# [Required work]
In the entries that follow, identify the line containing "Mesa Executive rect." and return it together with all later lines, exactly as they appear.

── Provided records ──

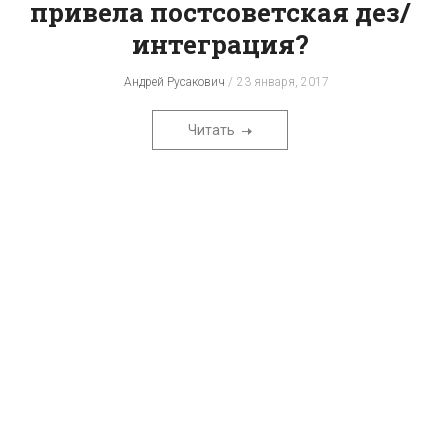
привела постсоветская дез/
интеграция?
Андрей Русакович
23 января, 2017
Читать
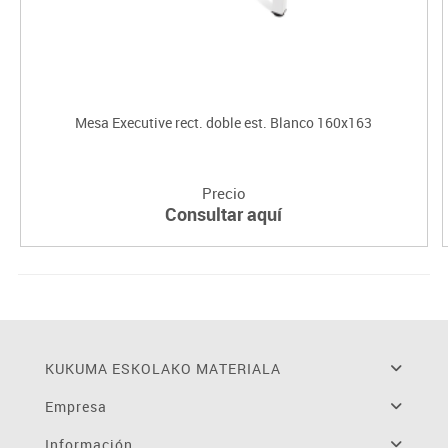
Mesa Executive rect. doble est. Blanco 160x163
Precio
Consultar aquí
KUKUMA ESKOLAKO MATERIALA
Empresa
Información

───

# [Expected output]
Mesa Executive rect. doble est. Blanco 160x163
Precio
Consultar aquí
KUKUMA ESKOLAKO MATERIALA
Empresa
Información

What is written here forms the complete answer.